Language Mean Time vs Fastest
Kit 128.1ms 1.00x (fastest)
Zig 132.5ms 1.03x slower

Kit actually edges out Zig here—300 million helper calls passing records with zero heap allocations. When the unboxing optimization applies, Kit's functional record code runs at native struct speed. The ray tracer above shows what happens on paths where it doesn't yet apply; this benchmark shows where it's headed.

New: FFI

The final addition calls C's sqrt() 100 million times, accumulating the result, to measure foreign function interface overhead—Kit vs Zig, Go, and Rust.

The Results

Language Mean Time vs Fastest
Rust 39.7ms 1.00x (fastest)
Zig 39.8ms 1.00x
Go 1.807s 45.49x slower
Kit 1.976s 49.74x slower

An asterisk on this one: Zig and Rust recognize the libc sqrt call and lower it to a native instruction, so they're measuring effectively zero per-call overhead rather than a real FFI boundary. Go (via cgo) and Kit both pay a genuine boundary cost on every call, and Kit lands right alongside Go— about 18–20 nanoseconds per foreign call. Reasonable company to keep, with room to improve.

Key Takeaways

  • Kit is still fast, but the field moved. On the new machine and newer toolchains, Kit slipped from first to third on fib(45) as Nim and V surged, though it still edges out Rust, Zig, and Go on recursion.
  • Record unboxing is a big deal. On the new vec3 benchmark, Kit's monomorphized record code beats Zig outright—proof that functional records can run at native struct speed.
  • We know where the work is. The ray tracer (20x behind Zig) and per-call FFI overhead are Kit's clearest optimization targets, and having them in the suite means every future release gets measured against them.
  • 140 releases since tagging began in March. The January benchmark ran on a pre-release compiler with no version tags at all. The pace hasn't slowed, and neither have the benchmarks—we'll keep re-running them as Kit evolves.

Try It Yourself

Want to run these benchmarks on your own hardware? Clone the repository and give it a spin:

jj git clone https://gitlab.com/kit-lang/kit-benchmarks.git
cd kit-benchmarks
./install.sh
./run-benchmarks.sh

We'd love to hear your results, especially on different hardware configurations. Share them with us on @KitLangOrg or @Kit_Lang, or open an issue in the repository.

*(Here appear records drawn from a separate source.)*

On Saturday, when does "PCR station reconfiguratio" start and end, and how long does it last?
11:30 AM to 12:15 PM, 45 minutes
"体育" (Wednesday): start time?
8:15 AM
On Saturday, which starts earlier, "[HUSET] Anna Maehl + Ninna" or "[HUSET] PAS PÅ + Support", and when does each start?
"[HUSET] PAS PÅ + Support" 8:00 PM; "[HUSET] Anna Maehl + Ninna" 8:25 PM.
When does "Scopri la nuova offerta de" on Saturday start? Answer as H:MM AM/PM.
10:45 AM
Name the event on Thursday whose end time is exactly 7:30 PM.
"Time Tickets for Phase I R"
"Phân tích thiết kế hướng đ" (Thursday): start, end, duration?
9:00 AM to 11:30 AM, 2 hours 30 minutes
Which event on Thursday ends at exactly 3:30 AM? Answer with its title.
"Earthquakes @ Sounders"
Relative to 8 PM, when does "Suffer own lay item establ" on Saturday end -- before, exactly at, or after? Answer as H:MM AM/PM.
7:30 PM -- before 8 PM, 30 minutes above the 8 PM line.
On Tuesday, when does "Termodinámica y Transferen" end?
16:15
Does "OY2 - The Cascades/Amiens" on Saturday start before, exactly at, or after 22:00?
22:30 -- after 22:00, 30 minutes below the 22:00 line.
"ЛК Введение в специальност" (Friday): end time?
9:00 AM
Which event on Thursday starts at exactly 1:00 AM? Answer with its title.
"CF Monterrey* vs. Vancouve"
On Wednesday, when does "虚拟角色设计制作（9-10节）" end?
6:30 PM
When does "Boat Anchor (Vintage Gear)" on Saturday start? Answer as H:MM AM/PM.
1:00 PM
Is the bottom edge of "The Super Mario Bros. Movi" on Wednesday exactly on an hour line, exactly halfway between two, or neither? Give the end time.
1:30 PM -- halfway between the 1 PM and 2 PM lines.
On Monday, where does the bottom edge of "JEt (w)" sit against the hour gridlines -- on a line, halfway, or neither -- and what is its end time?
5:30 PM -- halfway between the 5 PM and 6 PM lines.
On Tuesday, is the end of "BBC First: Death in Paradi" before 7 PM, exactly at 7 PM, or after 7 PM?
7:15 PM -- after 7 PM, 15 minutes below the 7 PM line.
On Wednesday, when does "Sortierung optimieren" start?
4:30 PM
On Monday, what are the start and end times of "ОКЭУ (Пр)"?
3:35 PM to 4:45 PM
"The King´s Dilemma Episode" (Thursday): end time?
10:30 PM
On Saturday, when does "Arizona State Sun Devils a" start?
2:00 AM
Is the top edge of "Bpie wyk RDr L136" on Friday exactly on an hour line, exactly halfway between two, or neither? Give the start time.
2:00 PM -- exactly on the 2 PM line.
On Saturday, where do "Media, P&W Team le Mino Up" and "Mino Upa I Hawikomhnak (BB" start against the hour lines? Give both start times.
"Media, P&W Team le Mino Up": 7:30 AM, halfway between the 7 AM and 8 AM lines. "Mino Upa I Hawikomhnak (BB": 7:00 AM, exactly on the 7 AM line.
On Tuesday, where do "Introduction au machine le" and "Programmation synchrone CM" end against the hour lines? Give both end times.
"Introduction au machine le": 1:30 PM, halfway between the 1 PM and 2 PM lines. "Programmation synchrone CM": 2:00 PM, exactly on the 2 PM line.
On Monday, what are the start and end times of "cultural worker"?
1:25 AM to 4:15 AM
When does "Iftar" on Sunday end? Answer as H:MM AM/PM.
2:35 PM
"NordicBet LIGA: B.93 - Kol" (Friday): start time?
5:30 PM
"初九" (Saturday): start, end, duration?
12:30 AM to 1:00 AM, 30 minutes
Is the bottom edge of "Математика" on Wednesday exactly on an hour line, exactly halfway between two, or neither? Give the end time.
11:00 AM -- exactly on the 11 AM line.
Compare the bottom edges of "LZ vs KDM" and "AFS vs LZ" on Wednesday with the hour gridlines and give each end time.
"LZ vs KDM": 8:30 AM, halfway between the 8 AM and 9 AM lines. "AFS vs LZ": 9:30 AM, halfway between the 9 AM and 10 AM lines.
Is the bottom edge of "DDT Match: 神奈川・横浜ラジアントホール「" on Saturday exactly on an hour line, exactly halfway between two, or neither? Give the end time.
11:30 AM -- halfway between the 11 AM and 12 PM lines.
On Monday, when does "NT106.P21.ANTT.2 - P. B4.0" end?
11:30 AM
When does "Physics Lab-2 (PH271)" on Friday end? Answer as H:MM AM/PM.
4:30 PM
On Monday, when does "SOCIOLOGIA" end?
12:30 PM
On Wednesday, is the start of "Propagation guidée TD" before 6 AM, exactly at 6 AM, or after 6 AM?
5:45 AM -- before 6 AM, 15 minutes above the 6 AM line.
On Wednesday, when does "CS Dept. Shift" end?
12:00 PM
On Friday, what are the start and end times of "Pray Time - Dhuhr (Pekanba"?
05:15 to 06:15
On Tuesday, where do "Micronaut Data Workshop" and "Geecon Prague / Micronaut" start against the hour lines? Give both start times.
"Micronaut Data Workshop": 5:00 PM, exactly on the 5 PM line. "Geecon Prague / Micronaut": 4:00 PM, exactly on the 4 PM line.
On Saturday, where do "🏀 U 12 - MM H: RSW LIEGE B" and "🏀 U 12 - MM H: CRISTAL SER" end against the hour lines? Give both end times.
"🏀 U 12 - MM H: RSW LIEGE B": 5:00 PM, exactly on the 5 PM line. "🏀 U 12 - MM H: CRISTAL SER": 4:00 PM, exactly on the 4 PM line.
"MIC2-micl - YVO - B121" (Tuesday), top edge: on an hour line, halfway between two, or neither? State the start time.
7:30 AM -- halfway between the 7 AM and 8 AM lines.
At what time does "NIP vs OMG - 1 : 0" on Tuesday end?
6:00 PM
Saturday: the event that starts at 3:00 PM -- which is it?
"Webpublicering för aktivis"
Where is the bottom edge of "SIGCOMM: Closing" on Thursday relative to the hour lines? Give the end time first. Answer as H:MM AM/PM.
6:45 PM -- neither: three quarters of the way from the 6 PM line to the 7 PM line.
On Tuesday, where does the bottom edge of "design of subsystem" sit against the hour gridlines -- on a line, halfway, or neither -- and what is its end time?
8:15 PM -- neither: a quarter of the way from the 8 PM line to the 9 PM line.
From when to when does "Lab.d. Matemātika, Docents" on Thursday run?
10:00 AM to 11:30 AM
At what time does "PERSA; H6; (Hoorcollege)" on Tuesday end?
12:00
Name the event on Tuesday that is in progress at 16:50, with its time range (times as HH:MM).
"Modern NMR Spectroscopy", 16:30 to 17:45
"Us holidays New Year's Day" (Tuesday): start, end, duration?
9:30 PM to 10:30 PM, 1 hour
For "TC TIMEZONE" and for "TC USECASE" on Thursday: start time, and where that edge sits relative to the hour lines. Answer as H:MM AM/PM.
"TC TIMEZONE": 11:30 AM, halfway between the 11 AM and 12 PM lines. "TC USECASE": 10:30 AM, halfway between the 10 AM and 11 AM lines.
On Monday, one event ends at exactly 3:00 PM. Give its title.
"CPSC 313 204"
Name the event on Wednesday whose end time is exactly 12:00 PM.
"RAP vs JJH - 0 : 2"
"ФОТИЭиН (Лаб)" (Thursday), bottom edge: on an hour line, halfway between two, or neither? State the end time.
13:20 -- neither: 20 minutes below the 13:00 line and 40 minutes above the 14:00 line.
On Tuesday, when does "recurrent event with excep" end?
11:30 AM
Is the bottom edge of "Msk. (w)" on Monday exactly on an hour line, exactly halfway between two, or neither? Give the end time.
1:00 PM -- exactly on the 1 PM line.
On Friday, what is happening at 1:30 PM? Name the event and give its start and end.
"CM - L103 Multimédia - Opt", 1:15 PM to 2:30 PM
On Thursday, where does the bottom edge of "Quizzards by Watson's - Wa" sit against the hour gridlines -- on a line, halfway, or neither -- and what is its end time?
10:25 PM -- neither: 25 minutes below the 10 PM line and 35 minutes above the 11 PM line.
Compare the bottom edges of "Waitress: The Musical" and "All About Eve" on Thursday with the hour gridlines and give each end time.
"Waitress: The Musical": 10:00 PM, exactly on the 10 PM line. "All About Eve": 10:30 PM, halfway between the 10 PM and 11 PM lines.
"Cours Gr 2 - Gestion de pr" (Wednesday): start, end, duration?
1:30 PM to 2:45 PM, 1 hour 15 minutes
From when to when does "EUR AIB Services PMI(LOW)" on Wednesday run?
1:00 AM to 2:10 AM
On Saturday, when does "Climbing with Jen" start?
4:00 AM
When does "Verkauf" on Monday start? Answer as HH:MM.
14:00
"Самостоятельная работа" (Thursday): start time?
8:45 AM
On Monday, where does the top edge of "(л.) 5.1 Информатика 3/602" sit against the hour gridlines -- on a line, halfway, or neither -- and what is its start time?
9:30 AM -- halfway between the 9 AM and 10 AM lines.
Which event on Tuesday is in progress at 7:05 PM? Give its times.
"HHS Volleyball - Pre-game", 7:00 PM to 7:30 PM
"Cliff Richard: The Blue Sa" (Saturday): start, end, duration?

Updated July 10, 2026: an earlier version of this post said Kit "roughly doubled its fib(45) speed since January" and credited compiler work. As a reader pointed out, every language sped up by a similar or larger factor on the new machine, so the improvement is attributable to the hardware, not the compiler. The wording has been corrected; the tables and rankings are unchanged.